> **Задание 1**
Перечислите по фрагменту воспоминаний о деревенском хозяйстве ниже все названные корма, которые давали поросятам.
> **Задание 2**
Ответьте на вопросы по фрагменту воспоминаний о деревенском хозяйстве ниже:
(a) Какого объёма были подойники, с которыми хозяйки возвращались из леса?
(b) Откуда отец привозил поросёнка в конце зимы?
(c) Куда переселялись куры в декабрьскую или январскую стужу?
> **Задание 3**
Продолжите воспоминания о деревенском хозяйстве, приведённые ниже, начиная сразу после их последнего предложения.

> **Фрагмент текста**
◆ ◆ ◆ ◆ ◆ ◆ ◆

В полдень в лес дружными компаниями отправлялись хозяйки. Они знали, где искать своё стадо, а их  в лесу паслось несколько, — и, пройдя несколько километров, возвращались назад с полными 10-12-литровыми подойниками, закрытыми несколькими слоями белой марли.

Вечером все стада возвращались домой, и над улицами посёлка, нагретыми жарким летним солнцем, стояли тучи пыли, поднимаемой сотнями коровьих ног. Каждые четыре ноги несли в родные ворота ещё ведро молока.

У нас не было коровы. Но родители всегда держали поросёнка. А то и двух. Где-то в конце зимы отец привозил маленького розового поросёнка из мордовской деревни, и почти на целый год он становился одной из главных семейных забот : сначала его нужно было кормить нежной пищей, в которую добавляли молоко, затем, по мере увеличения его размеров и аппетита, увеличивалось и  количество чугунов с картошкой, комбикормом и другой поросячьей едой, которые ставились в печь для варки. Летом на огороде выращивалась свекла, которая разнообразила витаминный стол хряков. А ещё летом иногда совершались экспедиции в лесные заросли крапивы на берегах Кривуши, которую хрюшки особенно уважали ... Их нужно было 3-4 раза в сутки кормить, поить, выпускать на прогулки, следить, чтобы резво носящиеся по двору поросята не сделали подкоп на улицу или в парк и не вырвались на свободу.

Периодически нужно было чистить хлев от того, во что превращались всё увеличивающиеся порции поросячьей еды, которые, вдобавок, зимой смешивались с соломой, используемой, как подстилка. "Амбре" от поросячьих отходов витало над всем двором, исходя от растущей навозной кучи около хлева, в которую добавлялся и куриный помёт из курятника. Оно достигало и сеновала, который находился над хлевом и на котором, как и везде в деревне летом, любили спать в душистом сене дети. После первых брезгливых морщений носа и фуканий мы незаметно привыкли к этим естественным деревенским запахам, они вошли в общую гамму запахов окружающей природы, и в моей памяти не осталось никакого отрицательного впечатления от запахов животных, которые жили рядом с нами.

Эти же "ароматы" порой перемещались и в дом : помню, как несколько раз, когда неожиданно мартовские заморозки достигали запредельных температур, мать переносила поросят из хлева в дом, огородив для них большим куском фанеры место на кухне около печки. Порой в декабрьскую или январскую стужу куры тоже переселялись в подпол, куда им днём опускали на длинном шнуре электрическую лампочку. И было необычно слышать под ногами кукареканье отогревшегося и принявшегося по привычке хорохориться петуха.

Это был обычный способ сохранения животных во время зимней стужи в русских деревнях, который мать вынесла из своего детства в Какуевке и который применяла самым естественным способом, не обращая внимания на наши с сестрой гримасы и недовольство. Мы стеснялись рассказывать друзьям о новых жильцах и старались в эти дни не приглашать их в дом. Но так как это повторилось несколько раз, и так как сама мать не скрывала от соседей обычных на её взгляд житейских проблем, то наши друзья вскоре были в курсе зимних событий в нашем доме. И не помню случая, чтобы кто-то высказал презрительного удивления или насмешки. Впрочем, если ближайшие соседи и не держали поросят, то подобная ситуация была не редкость и в других зубовополянских домах.

◆ ◆ ◆ ◆ ◆ ◆ ◆

> **Извлечённые материалы**
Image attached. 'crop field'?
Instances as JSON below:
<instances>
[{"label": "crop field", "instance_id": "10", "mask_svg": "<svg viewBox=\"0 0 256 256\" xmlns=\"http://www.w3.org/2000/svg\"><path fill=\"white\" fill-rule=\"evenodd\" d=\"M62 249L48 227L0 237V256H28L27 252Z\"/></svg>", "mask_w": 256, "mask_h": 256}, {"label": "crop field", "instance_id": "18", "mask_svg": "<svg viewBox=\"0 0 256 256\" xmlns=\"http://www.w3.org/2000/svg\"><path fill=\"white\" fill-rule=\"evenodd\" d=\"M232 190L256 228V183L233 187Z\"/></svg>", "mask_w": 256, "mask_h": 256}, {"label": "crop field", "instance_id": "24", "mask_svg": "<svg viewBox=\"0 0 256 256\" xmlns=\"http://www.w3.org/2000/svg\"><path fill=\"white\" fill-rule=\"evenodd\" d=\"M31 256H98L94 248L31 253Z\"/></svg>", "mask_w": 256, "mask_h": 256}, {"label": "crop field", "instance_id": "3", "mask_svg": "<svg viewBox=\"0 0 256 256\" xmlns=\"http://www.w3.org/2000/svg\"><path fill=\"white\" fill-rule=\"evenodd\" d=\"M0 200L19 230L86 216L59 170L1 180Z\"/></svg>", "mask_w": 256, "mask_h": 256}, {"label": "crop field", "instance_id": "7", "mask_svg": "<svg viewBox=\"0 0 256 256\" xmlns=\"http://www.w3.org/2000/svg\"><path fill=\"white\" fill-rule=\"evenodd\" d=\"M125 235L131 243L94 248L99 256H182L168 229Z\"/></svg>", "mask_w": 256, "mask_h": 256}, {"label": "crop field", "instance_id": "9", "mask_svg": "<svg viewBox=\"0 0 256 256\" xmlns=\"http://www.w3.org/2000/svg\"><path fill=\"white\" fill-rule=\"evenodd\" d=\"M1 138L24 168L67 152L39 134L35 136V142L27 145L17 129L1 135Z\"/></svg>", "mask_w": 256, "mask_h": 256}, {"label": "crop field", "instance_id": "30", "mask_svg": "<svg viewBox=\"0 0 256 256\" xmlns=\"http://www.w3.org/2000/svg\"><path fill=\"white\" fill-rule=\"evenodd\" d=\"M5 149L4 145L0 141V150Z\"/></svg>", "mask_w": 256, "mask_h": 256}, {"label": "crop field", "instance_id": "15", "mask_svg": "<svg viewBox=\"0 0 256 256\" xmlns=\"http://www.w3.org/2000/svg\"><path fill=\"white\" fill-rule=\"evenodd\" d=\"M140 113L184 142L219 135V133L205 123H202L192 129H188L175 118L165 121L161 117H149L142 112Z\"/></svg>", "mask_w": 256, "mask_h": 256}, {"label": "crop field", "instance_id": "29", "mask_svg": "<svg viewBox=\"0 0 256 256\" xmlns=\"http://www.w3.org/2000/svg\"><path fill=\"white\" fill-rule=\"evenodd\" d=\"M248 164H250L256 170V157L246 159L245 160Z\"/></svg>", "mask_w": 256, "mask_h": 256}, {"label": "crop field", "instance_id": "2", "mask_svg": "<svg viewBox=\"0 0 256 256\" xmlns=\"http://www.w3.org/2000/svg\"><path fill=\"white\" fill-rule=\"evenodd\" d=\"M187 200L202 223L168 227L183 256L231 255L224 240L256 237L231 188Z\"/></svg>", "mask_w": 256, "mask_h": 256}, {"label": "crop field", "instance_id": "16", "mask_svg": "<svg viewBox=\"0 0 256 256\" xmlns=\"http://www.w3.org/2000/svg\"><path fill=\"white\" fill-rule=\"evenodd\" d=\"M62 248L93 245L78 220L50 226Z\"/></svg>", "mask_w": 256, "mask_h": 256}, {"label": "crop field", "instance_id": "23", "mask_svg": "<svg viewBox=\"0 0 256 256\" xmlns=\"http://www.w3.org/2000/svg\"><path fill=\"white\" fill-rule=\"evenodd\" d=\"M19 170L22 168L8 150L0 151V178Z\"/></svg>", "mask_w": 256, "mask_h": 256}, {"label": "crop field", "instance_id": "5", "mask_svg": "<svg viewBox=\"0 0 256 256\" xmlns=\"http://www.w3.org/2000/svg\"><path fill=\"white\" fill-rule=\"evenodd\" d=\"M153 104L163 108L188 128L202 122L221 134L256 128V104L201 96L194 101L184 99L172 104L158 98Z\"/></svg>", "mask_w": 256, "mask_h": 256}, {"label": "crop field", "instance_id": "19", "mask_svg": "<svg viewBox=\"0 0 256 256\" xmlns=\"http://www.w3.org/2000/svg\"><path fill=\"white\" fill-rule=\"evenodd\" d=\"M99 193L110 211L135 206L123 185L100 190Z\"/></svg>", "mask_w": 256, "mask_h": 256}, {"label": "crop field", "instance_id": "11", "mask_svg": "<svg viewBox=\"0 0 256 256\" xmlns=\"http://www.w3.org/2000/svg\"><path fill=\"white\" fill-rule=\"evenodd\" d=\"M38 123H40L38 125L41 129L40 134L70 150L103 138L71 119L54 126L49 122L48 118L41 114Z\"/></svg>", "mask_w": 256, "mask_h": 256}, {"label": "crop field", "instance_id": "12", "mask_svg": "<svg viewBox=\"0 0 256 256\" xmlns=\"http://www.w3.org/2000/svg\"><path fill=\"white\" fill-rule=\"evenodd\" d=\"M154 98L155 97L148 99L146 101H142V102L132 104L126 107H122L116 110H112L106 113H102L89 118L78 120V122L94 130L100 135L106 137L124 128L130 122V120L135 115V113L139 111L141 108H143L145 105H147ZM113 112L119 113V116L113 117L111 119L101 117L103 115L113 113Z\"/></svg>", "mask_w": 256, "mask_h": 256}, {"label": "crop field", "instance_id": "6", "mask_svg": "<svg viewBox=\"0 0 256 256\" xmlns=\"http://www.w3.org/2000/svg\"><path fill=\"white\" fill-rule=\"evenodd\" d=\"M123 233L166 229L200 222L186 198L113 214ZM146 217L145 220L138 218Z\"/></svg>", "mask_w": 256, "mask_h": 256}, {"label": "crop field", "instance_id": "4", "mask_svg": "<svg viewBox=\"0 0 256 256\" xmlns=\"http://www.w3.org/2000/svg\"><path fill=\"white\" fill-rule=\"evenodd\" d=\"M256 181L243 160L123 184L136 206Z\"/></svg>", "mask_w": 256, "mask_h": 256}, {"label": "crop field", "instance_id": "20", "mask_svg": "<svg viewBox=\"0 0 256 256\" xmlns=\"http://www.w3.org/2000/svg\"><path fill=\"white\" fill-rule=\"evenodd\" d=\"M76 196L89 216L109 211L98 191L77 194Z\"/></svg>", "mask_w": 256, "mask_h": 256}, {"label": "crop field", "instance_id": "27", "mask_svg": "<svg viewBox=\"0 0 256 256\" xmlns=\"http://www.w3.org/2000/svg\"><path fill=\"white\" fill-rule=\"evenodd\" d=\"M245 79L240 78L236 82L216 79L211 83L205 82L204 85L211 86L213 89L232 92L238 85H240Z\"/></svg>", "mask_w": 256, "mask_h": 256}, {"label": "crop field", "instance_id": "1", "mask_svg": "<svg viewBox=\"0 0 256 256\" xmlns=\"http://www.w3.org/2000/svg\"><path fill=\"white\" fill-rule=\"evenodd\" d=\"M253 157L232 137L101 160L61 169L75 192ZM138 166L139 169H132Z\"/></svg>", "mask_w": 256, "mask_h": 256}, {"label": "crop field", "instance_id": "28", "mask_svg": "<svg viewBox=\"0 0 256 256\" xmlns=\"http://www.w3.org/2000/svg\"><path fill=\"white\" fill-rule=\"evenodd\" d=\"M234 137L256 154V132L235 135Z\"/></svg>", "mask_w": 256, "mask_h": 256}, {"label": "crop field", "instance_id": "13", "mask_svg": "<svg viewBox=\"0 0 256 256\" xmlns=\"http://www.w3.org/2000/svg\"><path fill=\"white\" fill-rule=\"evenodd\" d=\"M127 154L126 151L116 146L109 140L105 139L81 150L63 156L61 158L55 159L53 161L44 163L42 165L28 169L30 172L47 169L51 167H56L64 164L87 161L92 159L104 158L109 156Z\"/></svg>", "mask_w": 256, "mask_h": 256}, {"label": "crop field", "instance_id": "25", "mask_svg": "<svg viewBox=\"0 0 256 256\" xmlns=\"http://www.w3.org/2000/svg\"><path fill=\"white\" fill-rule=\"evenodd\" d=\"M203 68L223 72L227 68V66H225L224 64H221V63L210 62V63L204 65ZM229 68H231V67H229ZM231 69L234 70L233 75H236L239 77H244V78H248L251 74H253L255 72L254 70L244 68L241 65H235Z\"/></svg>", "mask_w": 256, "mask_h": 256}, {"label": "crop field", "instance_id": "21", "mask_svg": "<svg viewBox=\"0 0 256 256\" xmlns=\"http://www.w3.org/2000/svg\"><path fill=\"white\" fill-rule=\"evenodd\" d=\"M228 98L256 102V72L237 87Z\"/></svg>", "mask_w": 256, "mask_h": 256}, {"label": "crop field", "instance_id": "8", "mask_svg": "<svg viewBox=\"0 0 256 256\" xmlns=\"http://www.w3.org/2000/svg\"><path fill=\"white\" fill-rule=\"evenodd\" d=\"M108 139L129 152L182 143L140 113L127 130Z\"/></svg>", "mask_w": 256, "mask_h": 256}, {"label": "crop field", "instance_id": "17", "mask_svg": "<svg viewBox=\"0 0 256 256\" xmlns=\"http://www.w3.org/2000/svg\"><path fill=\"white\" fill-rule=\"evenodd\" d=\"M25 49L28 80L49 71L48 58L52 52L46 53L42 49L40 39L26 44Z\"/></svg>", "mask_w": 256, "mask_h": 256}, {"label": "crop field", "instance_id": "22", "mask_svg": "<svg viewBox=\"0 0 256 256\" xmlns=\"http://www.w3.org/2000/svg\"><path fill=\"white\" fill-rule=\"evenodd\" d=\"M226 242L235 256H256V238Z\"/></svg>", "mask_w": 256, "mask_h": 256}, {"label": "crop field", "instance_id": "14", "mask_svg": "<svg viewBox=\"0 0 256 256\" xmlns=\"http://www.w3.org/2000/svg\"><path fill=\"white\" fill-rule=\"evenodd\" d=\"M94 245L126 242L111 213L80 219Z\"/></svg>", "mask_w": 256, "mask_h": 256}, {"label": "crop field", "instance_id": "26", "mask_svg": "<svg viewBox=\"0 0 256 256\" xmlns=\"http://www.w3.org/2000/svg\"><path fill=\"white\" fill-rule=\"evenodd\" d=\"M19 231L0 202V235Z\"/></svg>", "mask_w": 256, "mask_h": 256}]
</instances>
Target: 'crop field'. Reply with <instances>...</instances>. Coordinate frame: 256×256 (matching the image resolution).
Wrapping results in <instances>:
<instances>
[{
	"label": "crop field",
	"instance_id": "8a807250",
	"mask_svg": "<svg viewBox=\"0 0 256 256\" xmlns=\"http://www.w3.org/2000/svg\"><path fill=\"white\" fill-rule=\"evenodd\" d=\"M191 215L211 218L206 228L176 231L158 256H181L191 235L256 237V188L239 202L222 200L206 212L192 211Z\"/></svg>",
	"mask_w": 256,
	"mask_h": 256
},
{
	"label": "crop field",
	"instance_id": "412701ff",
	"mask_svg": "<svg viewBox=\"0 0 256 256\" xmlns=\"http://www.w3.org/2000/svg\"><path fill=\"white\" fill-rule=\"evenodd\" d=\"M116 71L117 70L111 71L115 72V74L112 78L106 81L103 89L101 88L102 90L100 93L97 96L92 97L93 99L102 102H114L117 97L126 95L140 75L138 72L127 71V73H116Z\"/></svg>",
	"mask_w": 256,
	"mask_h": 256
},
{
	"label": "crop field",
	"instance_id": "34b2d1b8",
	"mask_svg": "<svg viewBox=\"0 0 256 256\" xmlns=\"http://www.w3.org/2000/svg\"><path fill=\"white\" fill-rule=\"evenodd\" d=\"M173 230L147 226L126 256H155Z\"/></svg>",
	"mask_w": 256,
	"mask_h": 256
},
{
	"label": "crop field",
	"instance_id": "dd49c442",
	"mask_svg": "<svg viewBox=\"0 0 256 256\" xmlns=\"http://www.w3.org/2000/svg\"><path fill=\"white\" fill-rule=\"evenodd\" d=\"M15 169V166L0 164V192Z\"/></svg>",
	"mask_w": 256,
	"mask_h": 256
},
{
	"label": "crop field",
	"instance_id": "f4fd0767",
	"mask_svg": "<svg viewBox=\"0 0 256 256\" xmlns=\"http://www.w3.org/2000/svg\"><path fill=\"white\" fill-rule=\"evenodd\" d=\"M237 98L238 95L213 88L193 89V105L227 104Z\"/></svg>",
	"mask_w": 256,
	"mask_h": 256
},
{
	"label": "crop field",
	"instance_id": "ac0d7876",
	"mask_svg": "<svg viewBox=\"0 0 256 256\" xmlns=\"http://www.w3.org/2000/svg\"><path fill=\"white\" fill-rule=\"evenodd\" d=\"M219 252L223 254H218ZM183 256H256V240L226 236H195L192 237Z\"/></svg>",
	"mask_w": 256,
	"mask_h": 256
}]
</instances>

◆ ◆ ◆ ◆ ◆ ◆ ◆

> **Ответ на задание 1**
Молоко, картошка, комбикорм, свекла, крапива.

> **Ответ на задание 2**
(a) 10–12 литров.
(b) Из мордовской деревни.
(c) В подпол.

> **Ответ на задание 3**
В начале зимы поросёнок, превращавшийся за девять-десять месяцев в упитанного жирного хряка, закалывался. Это было особое событие, проходившее обычно в воскресенье. Приглашалась пара родст-венников-мужчин : они помогали поймать поросёнка, который удивительным образом предчувствовал в этот день свою смерть и долго не давался в руки — приходилось гоняться за ним по двору, а потом удерживать, издававшего ужасный предсмертный визг, в то время как острый длинный нож входил под левую ногу, и, наконец, подвешивать многопудовую тушу под стропила сарая для разделывания.

После того, как затихали последние судороги, под рану подставлялся большой таз, в который выпускалась кровь. Из этой свежей крови тотчас же делались кровяные колбаски.

Когда туша оказывалась подвешенной, под неё подставляли корыто и вспарывали живот. Кишки вываливались в корыто. Женщины уносили корыто, освобождали кишки от остатков пищи, промы-вали их и набивали заранее приготовленной кашей.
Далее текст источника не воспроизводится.